» **RECORDS FOR THE TASK**
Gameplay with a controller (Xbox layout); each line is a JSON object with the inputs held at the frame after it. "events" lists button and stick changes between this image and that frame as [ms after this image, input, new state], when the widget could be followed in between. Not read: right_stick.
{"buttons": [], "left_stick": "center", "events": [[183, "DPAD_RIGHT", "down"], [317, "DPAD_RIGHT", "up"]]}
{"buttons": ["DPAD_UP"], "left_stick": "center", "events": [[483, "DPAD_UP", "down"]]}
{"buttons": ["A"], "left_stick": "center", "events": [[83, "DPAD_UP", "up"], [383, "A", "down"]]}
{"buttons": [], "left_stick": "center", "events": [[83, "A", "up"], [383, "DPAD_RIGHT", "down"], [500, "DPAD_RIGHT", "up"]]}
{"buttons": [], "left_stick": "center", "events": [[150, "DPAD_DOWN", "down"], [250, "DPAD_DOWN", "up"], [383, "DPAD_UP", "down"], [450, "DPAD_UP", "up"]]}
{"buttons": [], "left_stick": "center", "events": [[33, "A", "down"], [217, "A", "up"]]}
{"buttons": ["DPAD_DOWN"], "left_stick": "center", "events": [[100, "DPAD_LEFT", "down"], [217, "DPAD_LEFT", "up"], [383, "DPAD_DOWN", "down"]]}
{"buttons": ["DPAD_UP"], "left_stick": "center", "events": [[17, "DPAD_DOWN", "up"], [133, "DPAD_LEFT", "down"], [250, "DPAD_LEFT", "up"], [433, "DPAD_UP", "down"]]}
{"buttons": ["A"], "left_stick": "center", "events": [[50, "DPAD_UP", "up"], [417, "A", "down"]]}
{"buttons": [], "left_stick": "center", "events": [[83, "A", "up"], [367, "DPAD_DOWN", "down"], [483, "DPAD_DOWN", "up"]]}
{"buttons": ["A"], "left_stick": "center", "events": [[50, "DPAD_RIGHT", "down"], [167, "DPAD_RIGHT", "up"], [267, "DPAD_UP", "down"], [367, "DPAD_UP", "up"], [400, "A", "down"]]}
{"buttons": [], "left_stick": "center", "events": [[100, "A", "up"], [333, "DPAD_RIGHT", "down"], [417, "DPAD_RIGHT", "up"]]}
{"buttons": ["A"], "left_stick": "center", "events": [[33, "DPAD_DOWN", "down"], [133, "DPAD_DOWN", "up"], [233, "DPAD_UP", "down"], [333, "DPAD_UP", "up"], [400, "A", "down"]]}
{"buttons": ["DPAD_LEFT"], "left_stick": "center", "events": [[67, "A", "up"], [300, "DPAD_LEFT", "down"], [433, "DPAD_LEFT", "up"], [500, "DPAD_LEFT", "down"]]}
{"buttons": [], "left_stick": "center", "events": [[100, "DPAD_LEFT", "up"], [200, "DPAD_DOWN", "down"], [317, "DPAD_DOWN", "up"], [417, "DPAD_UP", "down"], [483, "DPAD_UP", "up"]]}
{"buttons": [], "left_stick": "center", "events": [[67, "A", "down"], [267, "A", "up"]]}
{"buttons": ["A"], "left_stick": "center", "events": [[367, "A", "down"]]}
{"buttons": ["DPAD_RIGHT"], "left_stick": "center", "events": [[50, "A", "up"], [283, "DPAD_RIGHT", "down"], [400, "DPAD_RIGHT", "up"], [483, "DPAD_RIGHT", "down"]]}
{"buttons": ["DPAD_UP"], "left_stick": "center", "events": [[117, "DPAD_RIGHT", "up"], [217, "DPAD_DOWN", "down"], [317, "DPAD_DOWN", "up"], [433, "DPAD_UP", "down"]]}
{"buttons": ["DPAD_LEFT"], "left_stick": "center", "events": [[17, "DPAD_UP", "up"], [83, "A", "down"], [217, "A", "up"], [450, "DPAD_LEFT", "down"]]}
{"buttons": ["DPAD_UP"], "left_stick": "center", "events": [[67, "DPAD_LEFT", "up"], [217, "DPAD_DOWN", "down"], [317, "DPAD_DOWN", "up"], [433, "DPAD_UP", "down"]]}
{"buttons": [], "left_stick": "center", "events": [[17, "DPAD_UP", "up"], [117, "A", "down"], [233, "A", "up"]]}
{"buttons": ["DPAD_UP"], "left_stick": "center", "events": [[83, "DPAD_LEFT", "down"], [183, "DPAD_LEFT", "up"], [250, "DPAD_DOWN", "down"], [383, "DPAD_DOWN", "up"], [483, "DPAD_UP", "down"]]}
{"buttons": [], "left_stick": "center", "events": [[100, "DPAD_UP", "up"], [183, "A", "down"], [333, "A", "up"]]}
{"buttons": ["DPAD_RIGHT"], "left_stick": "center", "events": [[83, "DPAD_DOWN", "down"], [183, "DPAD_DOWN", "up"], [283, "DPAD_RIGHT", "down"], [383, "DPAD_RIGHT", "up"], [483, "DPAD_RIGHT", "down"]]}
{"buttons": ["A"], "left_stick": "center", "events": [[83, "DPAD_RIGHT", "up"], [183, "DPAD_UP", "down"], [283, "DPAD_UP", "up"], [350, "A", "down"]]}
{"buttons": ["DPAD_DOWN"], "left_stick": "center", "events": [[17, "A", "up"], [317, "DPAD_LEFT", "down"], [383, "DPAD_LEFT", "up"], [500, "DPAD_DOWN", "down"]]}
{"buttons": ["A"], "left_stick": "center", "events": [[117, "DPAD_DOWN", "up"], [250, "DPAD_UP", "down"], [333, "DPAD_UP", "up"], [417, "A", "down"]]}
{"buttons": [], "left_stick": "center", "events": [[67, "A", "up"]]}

» **THE TASK**
All of the entries above should be written out verbatim.

» **EXERCISE RESULT**
Gameplay with a controller (Xbox layout); each line is a JSON object with the inputs held at the frame after it. "events" lists button and stick changes between this image and that frame as [ms after this image, input, new state], when the widget could be followed in between. Not read: right_stick.
{"buttons": [], "left_stick": "center", "events": [[183, "DPAD_RIGHT", "down"], [317, "DPAD_RIGHT", "up"]]}
{"buttons": ["DPAD_UP"], "left_stick": "center", "events": [[483, "DPAD_UP", "down"]]}
{"buttons": ["A"], "left_stick": "center", "events": [[83, "DPAD_UP", "up"], [383, "A", "down"]]}
{"buttons": [], "left_stick": "center", "events": [[83, "A", "up"], [383, "DPAD_RIGHT", "down"], [500, "DPAD_RIGHT", "up"]]}
{"buttons": [], "left_stick": "center", "events": [[150, "DPAD_DOWN", "down"], [250, "DPAD_DOWN", "up"], [383, "DPAD_UP", "down"], [450, "DPAD_UP", "up"]]}
{"buttons": [], "left_stick": "center", "events": [[33, "A", "down"], [217, "A", "up"]]}
{"buttons": ["DPAD_DOWN"], "left_stick": "center", "events": [[100, "DPAD_LEFT", "down"], [217, "DPAD_LEFT", "up"], [383, "DPAD_DOWN", "down"]]}
{"buttons": ["DPAD_UP"], "left_stick": "center", "events": [[17, "DPAD_DOWN", "up"], [133, "DPAD_LEFT", "down"], [250, "DPAD_LEFT", "up"], [433, "DPAD_UP", "down"]]}
{"buttons": ["A"], "left_stick": "center", "events": [[50, "DPAD_UP", "up"], [417, "A", "down"]]}
{"buttons": [], "left_stick": "center", "events": [[83, "A", "up"], [367, "DPAD_DOWN", "down"], [483, "DPAD_DOWN", "up"]]}
{"buttons": ["A"], "left_stick": "center", "events": [[50, "DPAD_RIGHT", "down"], [167, "DPAD_RIGHT", "up"], [267, "DPAD_UP", "down"], [367, "DPAD_UP", "up"], [400, "A", "down"]]}
{"buttons": [], "left_stick": "center", "events": [[100, "A", "up"], [333, "DPAD_RIGHT", "down"], [417, "DPAD_RIGHT", "up"]]}
{"buttons": ["A"], "left_stick": "center", "events": [[33, "DPAD_DOWN", "down"], [133, "DPAD_DOWN", "up"], [233, "DPAD_UP", "down"], [333, "DPAD_UP", "up"], [400, "A", "down"]]}
{"buttons": ["DPAD_LEFT"], "left_stick": "center", "events": [[67, "A", "up"], [300, "DPAD_LEFT", "down"], [433, "DPAD_LEFT", "up"], [500, "DPAD_LEFT", "down"]]}
{"buttons": [], "left_stick": "center", "events": [[100, "DPAD_LEFT", "up"], [200, "DPAD_DOWN", "down"], [317, "DPAD_DOWN", "up"], [417, "DPAD_UP", "down"], [483, "DPAD_UP", "up"]]}
{"buttons": [], "left_stick": "center", "events": [[67, "A", "down"], [267, "A", "up"]]}
{"buttons": ["A"], "left_stick": "center", "events": [[367, "A", "down"]]}
{"buttons": ["DPAD_RIGHT"], "left_stick": "center", "events": [[50, "A", "up"], [283, "DPAD_RIGHT", "down"], [400, "DPAD_RIGHT", "up"], [483, "DPAD_RIGHT", "down"]]}
{"buttons": ["DPAD_UP"], "left_stick": "center", "events": [[117, "DPAD_RIGHT", "up"], [217, "DPAD_DOWN", "down"], [317, "DPAD_DOWN", "up"], [433, "DPAD_UP", "down"]]}
{"buttons": ["DPAD_LEFT"], "left_stick": "center", "events": [[17, "DPAD_UP", "up"], [83, "A", "down"], [217, "A", "up"], [450, "DPAD_LEFT", "down"]]}
{"buttons": ["DPAD_UP"], "left_stick": "center", "events": [[67, "DPAD_LEFT", "up"], [217, "DPAD_DOWN", "down"], [317, "DPAD_DOWN", "up"], [433, "DPAD_UP", "down"]]}
{"buttons": [], "left_stick": "center", "events": [[17, "DPAD_UP", "up"], [117, "A", "down"], [233, "A", "up"]]}
{"buttons": ["DPAD_UP"], "left_stick": "center", "events": [[83, "DPAD_LEFT", "down"], [183, "DPAD_LEFT", "up"], [250, "DPAD_DOWN", "down"], [383, "DPAD_DOWN", "up"], [483, "DPAD_UP", "down"]]}
{"buttons": [], "left_stick": "center", "events": [[100, "DPAD_UP", "up"], [183, "A", "down"], [333, "A", "up"]]}
{"buttons": ["DPAD_RIGHT"], "left_stick": "center", "events": [[83, "DPAD_DOWN", "down"], [183, "DPAD_DOWN", "up"], [283, "DPAD_RIGHT", "down"], [383, "DPAD_RIGHT", "up"], [483, "DPAD_RIGHT", "down"]]}
{"buttons": ["A"], "left_stick": "center", "events": [[83, "DPAD_RIGHT", "up"], [183, "DPAD_UP", "down"], [283, "DPAD_UP", "up"], [350, "A", "down"]]}
{"buttons": ["DPAD_DOWN"], "left_stick": "center", "events": [[17, "A", "up"], [317, "DPAD_LEFT", "down"], [383, "DPAD_LEFT", "up"], [500, "DPAD_DOWN", "down"]]}
{"buttons": ["A"], "left_stick": "center", "events": [[117, "DPAD_DOWN", "up"], [250, "DPAD_UP", "down"], [333, "DPAD_UP", "up"], [417, "A", "down"]]}
{"buttons": [], "left_stick": "center", "events": [[67, "A", "up"]]}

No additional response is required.